## Task instructions
In the Cayucos column below, whose music was the author listening to in his car?

## Document extract
******************************

The man from India visits Cayucos

March 27, 2021

Editor’s Note: The following series, “Life in Radically Gentrifying Cayucos by the Sea,” to be posted biweekly includes the notes, thoughts, and opinions of an original American voice: author Dell Franklin. 

Franklin’s memoir, “Life On The Mississippi, 1969,” is currently on Amazon.

By DELL FRANKLIN

I was in my car in the south lot listening to John Coltrane on a very late blustery Saturday afternoon across from Ruddell’s Smokehouse in Cayucos, watching the people and savoring the music, and this fellow around 35 who struck me as middle eastern was walking around on the edge of the lot holding onto a blue paperback book that I surmised was a novel.

Maybe he was a professor at Cal Poly. He was short and wore a heavy beard, and after patrolling the area for a while he caught my eye and nodded, and I nodded back and he smiled and came over to my window and said, “How are you, sir?”

“I’m fine,” I said. “How are you?”

“What a beautiful day it is,” he went on with great enthusiasm in a thick accent. “Why are you not out enjoying the afternoon?”

“There’s too many people out there right now. I prefer sitting in my car.” (A  dusty 2002 Toyota Camry with dents and a missing hubcap.)

“Are you visiting?”

“No. I live here.”

He seemed excited about being here and asked did I have a family, and I told him no and he was surprised and even shocked and asked why not, and I told him I liked being single and wanted no family because raising a family was too much responsibility and stress and I was essentially lazy, which meant unless I was rich I’d have to work nonstop very hard for at least 30 years to be a good provider for kids who never stopped eating and complaining, and the very idea of having to do that made me hate life and, furthermore, I’d felt that way since around the age of 14 when, God bless him, my dad refrained from killing me.

And now I was 77. Mission accomplished.

“Oh,” he said, stumped.

Before he could gather his thoughts and move on, I asked if he had a family and he said no, he didn’t have one yet, so I asked why not and he said Jesus had not yet decided when he should have a bride and raise a family, but that he wanted one but wouldn’t move forward on this desire until Jesus told him to, and he was sure in the near future Jesus would ordain him a wife and family.

I knew I was in trouble now. He asked if I was a Christian and I said no and asked him where he was from and he said San Luis Obispo. So then I asked where he was from originally, and he said Southern India.

I mentioned that India was of a strict caste system and asked was he from the poorest of the poor, and he said yes. Unlike most Indian immigrants coming to America, he had been very poor and his life was rough in India, very hard.

I then mentioned that India was comprised mostly of Hindus and Muslims, and he said yes, but there were Christians too. He went on to claim that Islam was of a false god as was Hinduism. When I asked him about Jews, he said they didn’t observe a messiah, and then he went on a long tangent about the beauty of Christianity and how it had changed his life and made him happy and at peace (he talked as if echoing long, rehearsed sticking points) and on and on. And I thought, “This is unusual, because over the years I can’t think of one Christian pigeon-holing me and trying to either convert or lecture me who wasn’t white.”

******************************

## Raw data
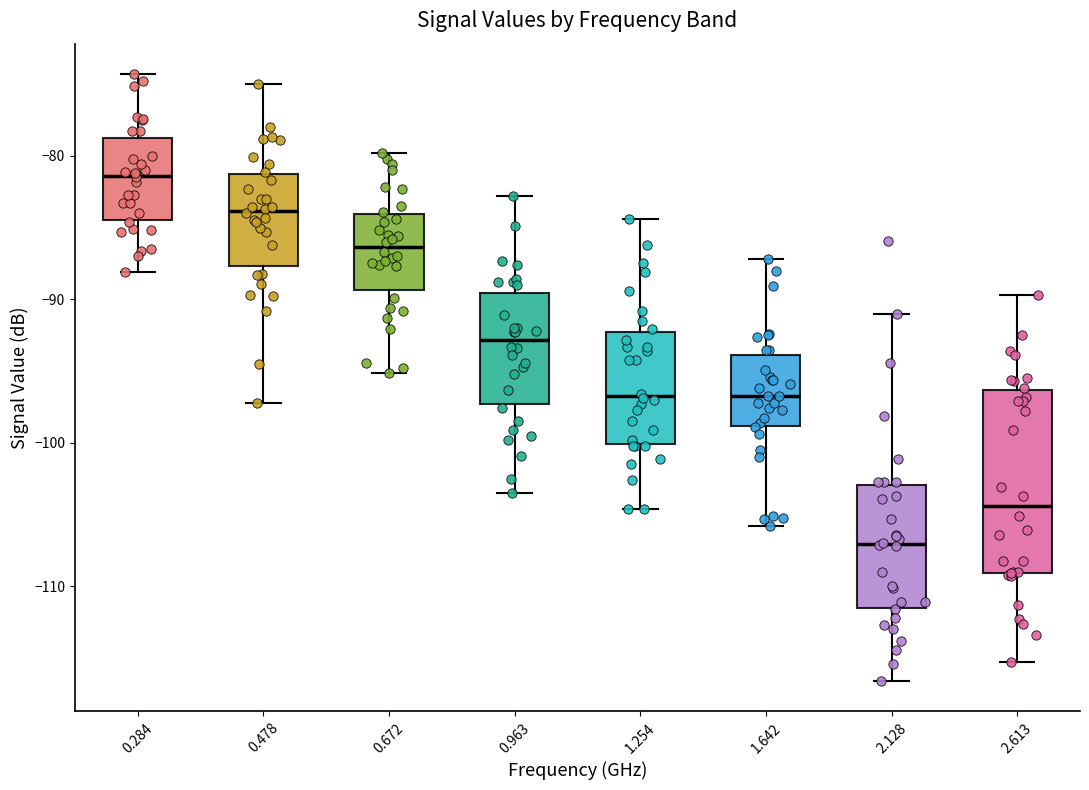

Which box is the tallest, from its lower edge to its upper edge?

2.613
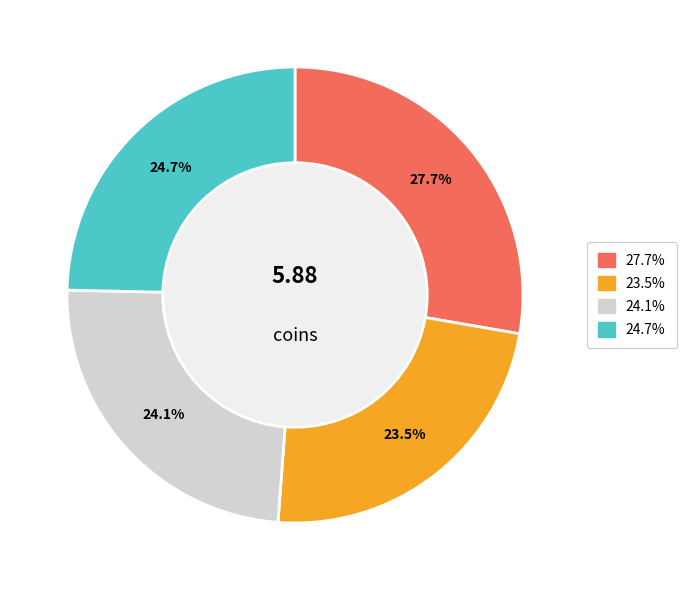

Does any single category account for the majority?

No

******************************

## Answer to the problem
John Coltrane